### To do:
Report how many lines in the entries below hold the word "give". Your answer is that number alone.

(Records shown Opens)

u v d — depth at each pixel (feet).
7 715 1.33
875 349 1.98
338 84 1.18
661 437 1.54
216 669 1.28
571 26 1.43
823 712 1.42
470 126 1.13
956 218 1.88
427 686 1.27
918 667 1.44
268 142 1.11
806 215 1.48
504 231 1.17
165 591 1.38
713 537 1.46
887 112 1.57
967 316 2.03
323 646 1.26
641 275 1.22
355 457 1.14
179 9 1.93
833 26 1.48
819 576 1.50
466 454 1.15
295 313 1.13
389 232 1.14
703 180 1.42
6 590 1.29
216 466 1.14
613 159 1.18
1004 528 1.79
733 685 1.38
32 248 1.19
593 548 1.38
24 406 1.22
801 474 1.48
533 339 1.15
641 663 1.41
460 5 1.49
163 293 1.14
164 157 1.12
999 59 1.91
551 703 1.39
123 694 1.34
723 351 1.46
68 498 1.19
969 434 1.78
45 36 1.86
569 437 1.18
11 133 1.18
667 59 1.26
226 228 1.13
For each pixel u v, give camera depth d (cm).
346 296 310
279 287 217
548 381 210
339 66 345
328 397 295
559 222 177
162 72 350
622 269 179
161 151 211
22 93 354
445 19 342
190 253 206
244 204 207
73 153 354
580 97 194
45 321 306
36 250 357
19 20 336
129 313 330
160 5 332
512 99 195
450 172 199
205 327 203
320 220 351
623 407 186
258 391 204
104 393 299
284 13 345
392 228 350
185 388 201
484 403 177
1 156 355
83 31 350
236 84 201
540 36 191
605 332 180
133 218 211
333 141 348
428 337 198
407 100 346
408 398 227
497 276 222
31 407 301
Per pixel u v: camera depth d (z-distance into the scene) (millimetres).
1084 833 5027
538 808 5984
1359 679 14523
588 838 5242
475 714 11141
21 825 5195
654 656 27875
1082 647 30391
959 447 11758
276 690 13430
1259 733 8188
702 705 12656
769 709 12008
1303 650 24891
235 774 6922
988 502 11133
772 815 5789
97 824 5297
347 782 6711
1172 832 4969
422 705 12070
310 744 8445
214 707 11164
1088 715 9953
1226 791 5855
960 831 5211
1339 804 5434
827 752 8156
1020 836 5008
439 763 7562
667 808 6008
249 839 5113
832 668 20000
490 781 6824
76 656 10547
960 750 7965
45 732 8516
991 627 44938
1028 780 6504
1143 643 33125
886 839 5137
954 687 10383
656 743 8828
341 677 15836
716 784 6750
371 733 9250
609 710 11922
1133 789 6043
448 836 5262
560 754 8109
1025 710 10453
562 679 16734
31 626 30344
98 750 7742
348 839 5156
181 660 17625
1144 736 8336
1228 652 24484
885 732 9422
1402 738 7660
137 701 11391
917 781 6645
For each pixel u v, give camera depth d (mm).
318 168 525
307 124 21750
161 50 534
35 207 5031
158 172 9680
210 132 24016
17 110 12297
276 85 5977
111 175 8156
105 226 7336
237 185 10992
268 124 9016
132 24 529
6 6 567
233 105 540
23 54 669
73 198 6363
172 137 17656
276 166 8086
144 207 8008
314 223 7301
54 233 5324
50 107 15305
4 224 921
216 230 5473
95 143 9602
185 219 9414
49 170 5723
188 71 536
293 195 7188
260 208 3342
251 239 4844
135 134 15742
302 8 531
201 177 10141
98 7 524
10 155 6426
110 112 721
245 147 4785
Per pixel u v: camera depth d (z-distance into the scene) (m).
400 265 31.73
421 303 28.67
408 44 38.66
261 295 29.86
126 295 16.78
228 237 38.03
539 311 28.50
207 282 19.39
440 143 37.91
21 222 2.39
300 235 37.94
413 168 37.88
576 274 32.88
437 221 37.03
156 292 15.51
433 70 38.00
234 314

(Records shown Closes)

### Answer space:
2